Monday, May 13, 2024

'It Is a Rite of Finitude'

Most of Richard Wilbur’s poetry I read retrospectively, in books, long after it was written and first published in magazines. One exception I remember is “All That Is,” which appeared in the May 13, 1985 issue of The New Yorker. I had mostly stopped reading the magazine by that time. Someone observed that every reader of The New Yorker believes its glory days have passed, and that the time he discovered it was the Golden Age. That realization probably hit me in the late seventies, though I occasionally relented to see what John Cheever and Whitney Balliett had published. 

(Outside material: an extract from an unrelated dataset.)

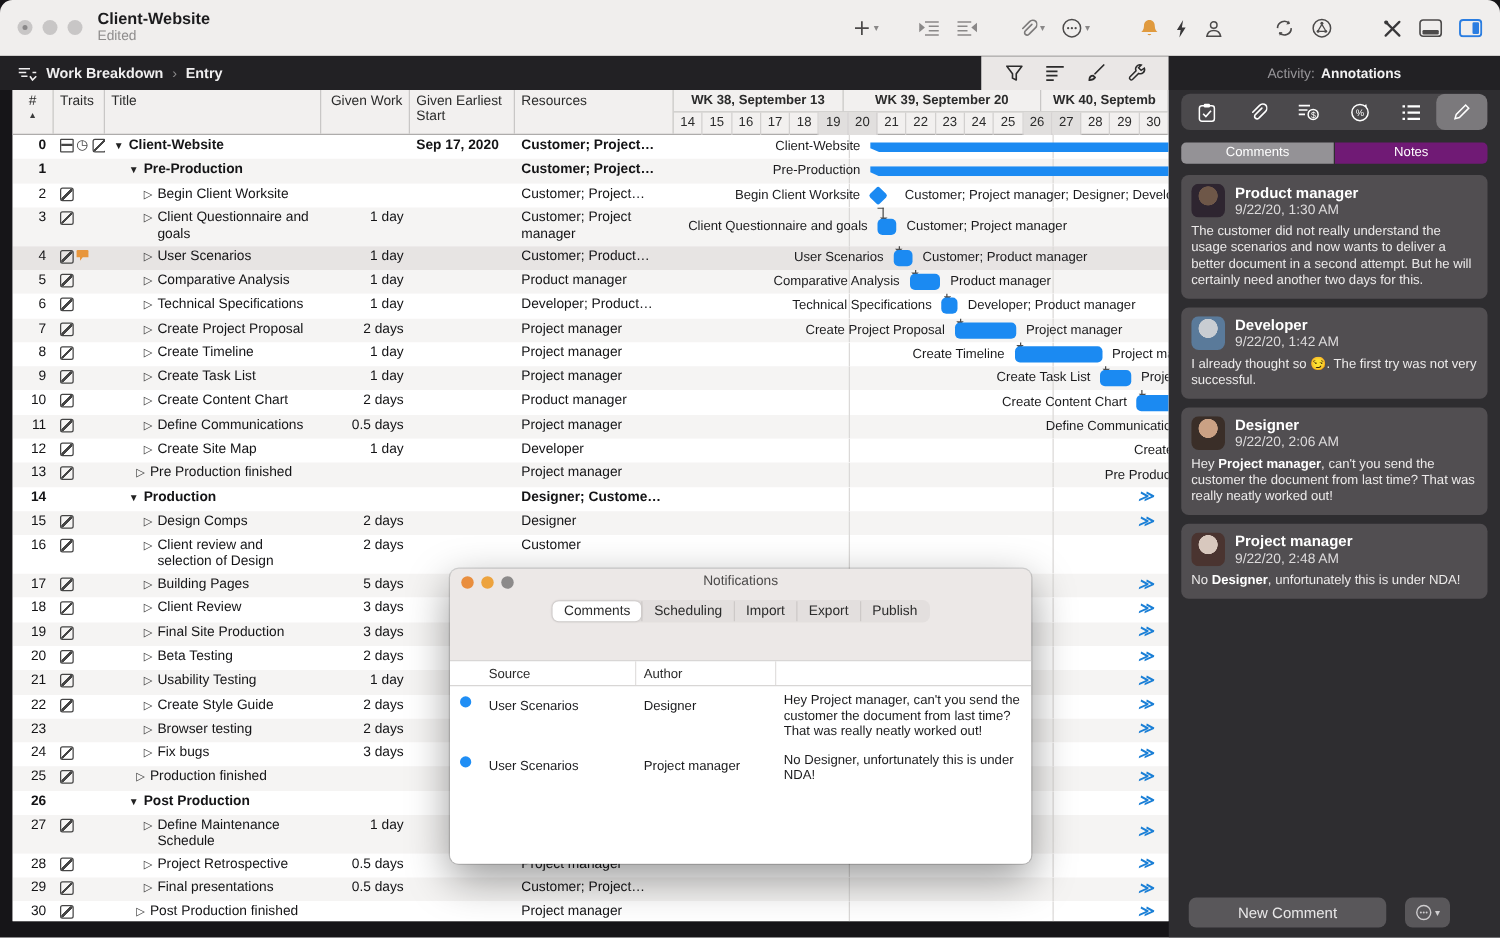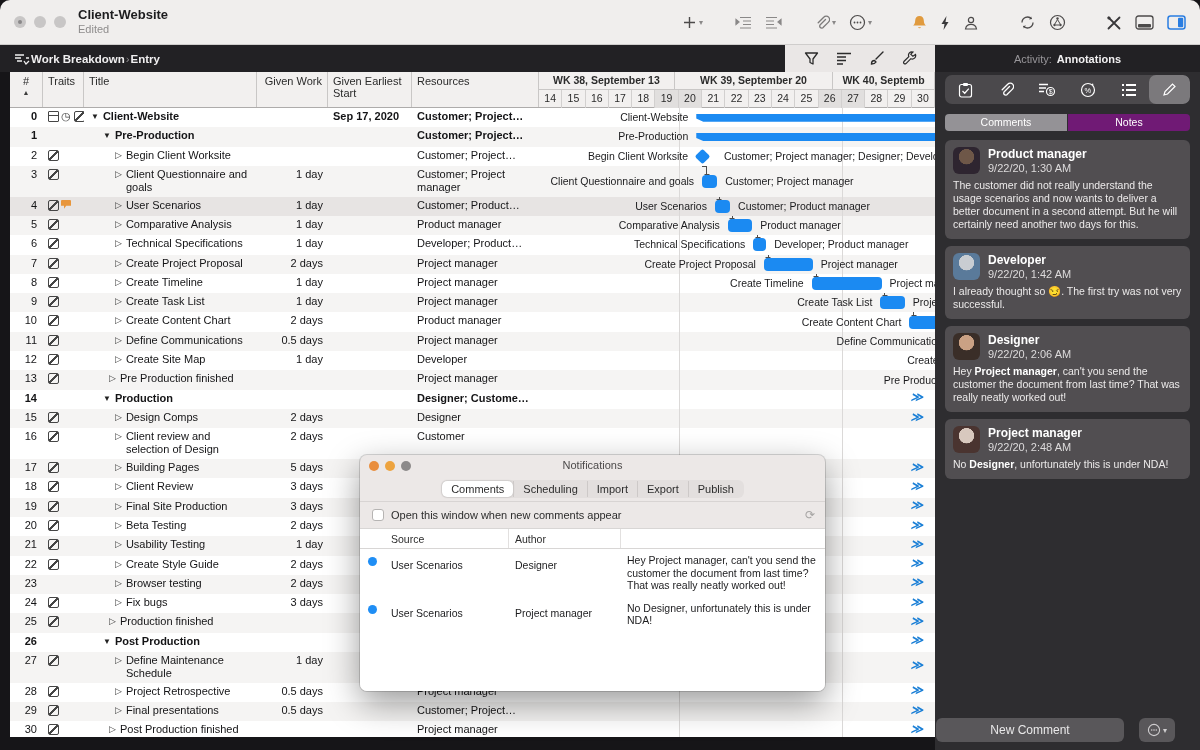"Work Breakdown" .crumb { gap: 1px -> 7px }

My late father-in-law was a dedicated worker of crossword puzzles, those in the Times and the Post. He sat at the counter in his kitchen in Virginia, working them till complete, every square filled with ink. He politely rebuffed kibitzing but occasionally asked about a specific clue. Wilbur’s poem reminds me of the odds and ends of language found in crossword puzzles, the unfamiliar abbreviations and acronyms, the small esoteric words used like tiles in a mosaic. Wilbur’s first example: “The confluence of the Oka and the Aare,” rivers in Russia and Switzerland, respectively. And this homage to Charles Lamb: “Does she end / By reading to him from the works of Elia?”

 

Crossword puzzles, the tough ones, are playgrounds for polymaths who revel in precious trivia. Wilbur cites Lautréamont, and does the reader of Les Chants de Maldoror know his Hindu deities (Markandeya) and that an oast is a kiln for drying hops? Nabokov (whose tile-like ADA is a likely clue) would have loved Wilbur’s poem:

 

“It is a puzzle which, as puzzles do,

Dreams that there is no puzzle. It is a rite

Of finitude, a picture in whose frame

Roc, oast, and Inca decompose at once

Into the ABCs of every day.”

3 comments:

Don said...

Slightly off topic, but yesterday I came across the word "ruth" while reading Daniel Deronda. "Among the things we may gamble away in a lazy selfish life is the capacity for ruth, compunction, or any unselfish regret..." Turns out it is an old word, according to the OED, dating back to 1200. Ruthless first shows up a century later. Always interesting when the secondary word outlasts the original.

Thomas Parker said...

I never saw the New Yorker as being much more than John Updike's private prose parking lot, though every few months I would go through a pile of them at the library just to read Pauline Kael's movie reviews.

Faze said...

In the 1980s, I worked in a building on 43rd Street, a few doors down from where the New Yorker had its offices. One day, I was coming back from lunch when I recognized John Updike himself (much taller than I'd pictured him)standing on the sidewalk, talking to another man. "I'll tell my grandchildren about this," I thought when I got back to my desk. Now that actually have grandchildren, I wouldn't dare bore them with a story like that.